— start Selection —
Pablo, would you mind taking this one directly into nf-next?

Signed-off-by: Simon Horman <horms@verge.net.au>

> 
> > ---
> >  include/net/ip_vs.h            | 2 +-
> >  net/netfilter/ipvs/ip_vs_ctl.c | 8 +++-----
> >  2 files changed, 4 insertions(+), 6 deletions(-)
> > 
> > diff --git a/include/net/ip_vs.h b/include/net/ip_vs.h
> > index cd6018a..a3e78ad 100644
> > --- a/include/net/ip_vs.h
> > +++ b/include/net/ip_vs.h
> > @@ -1421,7 +1421,7 @@ static inline void ip_vs_dest_put(struct ip_vs_dest *dest)
> >  
> >  static inline void ip_vs_dest_put_and_free(struct ip_vs_dest *dest)
> >  {
> > -	if (atomic_dec_return(&dest->refcnt) < 0)
> > +	if (atomic_dec_and_test(&dest->refcnt))
> >  		kfree(dest);
> >  }
> >  
> > diff --git a/net/netfilter/ipvs/ip_vs_ctl.c b/net/netfilter/ipvs/ip_vs_ctl.c
> > index 55e0169..5fc4836 100644
> > --- a/net/netfilter/ipvs/ip_vs_ctl.c
> > +++ b/net/netfilter/ipvs/ip_vs_ctl.c
> > @@ -711,7 +711,6 @@ ip_vs_trash_get_dest(struct ip_vs_service *svc, int dest_af,
> >  		      dest->vport == svc->port))) {
> >  			/* HIT */
> >  			list_del(&dest->t_list);
> > -			ip_vs_dest_hold(dest);
> >  			goto out;
> >  		}
> >  	}
> > @@ -741,7 +740,7 @@ static void ip_vs_dest_free(struct ip_vs_dest *dest)
> >   *  When the ip_vs_control_clearup is activated by ipvs module exit,
> >   *  the service tables must have been flushed and all the connections
> >   *  are expired, and the refcnt of each destination in the trash must
> > - *  be 0, so we simply release them here.
> > + *  be 1, so we simply release them here.
> >   */
> >  static void ip_vs_trash_cleanup(struct netns_ipvs *ipvs)
> >  {
> > @@ -1080,11 +1079,10 @@ static void __ip_vs_del_dest(struct netns_ipvs *ipvs, struct ip_vs_dest *dest,
> >  	if (list_empty(&ipvs->dest_trash) && !cleanup)
— end Selection —
— start Record set —
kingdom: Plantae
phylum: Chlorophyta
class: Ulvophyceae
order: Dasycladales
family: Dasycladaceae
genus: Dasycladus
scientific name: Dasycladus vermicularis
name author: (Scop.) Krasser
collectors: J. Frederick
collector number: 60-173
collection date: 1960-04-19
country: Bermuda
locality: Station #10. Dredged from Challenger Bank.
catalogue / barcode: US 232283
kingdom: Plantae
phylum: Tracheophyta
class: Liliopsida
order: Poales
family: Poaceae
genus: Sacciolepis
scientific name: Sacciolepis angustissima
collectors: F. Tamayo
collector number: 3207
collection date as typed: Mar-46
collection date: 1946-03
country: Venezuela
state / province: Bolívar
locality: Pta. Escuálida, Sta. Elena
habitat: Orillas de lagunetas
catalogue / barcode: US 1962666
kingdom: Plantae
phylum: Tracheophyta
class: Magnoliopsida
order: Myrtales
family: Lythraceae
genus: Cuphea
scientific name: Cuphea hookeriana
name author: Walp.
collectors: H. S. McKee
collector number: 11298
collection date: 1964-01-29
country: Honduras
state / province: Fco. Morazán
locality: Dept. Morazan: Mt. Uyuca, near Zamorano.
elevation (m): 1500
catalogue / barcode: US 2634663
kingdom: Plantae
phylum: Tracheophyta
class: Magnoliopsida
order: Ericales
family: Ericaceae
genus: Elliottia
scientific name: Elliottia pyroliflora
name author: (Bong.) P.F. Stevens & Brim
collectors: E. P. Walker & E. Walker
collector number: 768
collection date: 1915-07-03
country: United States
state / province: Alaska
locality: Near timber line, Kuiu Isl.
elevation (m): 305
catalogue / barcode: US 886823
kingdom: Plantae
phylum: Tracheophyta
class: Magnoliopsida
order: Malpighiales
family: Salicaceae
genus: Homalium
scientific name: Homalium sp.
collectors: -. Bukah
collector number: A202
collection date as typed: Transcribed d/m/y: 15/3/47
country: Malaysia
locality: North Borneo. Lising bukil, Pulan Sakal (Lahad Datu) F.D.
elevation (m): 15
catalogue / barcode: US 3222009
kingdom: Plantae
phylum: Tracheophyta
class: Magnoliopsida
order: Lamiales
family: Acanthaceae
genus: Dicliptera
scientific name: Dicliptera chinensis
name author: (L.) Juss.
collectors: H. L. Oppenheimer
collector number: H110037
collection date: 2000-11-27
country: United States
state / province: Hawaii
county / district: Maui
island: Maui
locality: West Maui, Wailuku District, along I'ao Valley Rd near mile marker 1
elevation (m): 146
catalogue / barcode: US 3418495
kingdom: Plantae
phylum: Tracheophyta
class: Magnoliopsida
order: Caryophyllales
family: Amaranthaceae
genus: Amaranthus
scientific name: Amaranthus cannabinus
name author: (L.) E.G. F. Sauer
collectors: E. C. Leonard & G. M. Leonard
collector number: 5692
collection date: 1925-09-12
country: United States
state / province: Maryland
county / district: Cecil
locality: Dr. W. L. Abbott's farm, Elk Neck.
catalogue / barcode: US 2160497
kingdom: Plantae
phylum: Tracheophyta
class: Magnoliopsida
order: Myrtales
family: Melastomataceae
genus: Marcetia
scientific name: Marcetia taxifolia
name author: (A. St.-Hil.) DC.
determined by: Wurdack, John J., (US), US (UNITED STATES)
— end Record set —
◆ Exercise set ◆
A. From the IPVS patch, return the passage from "Pablo, would you" up to and including "insertions(+), 6 deletions(-)", copied character for character.
B. Name every function that appears after the second @@ marker on the lines of the IPVS patch that begin with @@.

◆ Results of the exercise ◆
A.
Pablo, would you mind taking this one directly into nf-next?

Signed-off-by: Simon Horman <horms@verge.net.au>

> 
> > ---
> >  include/net/ip_vs.h            | 2 +-
> >  net/netfilter/ipvs/ip_vs_ctl.c | 8 +++-----
> >  2 files changed, 4 insertions(+), 6 deletions(-)

B.
ip_vs_dest_put
ip_vs_trash_get_dest
ip_vs_dest_free
__ip_vs_del_dest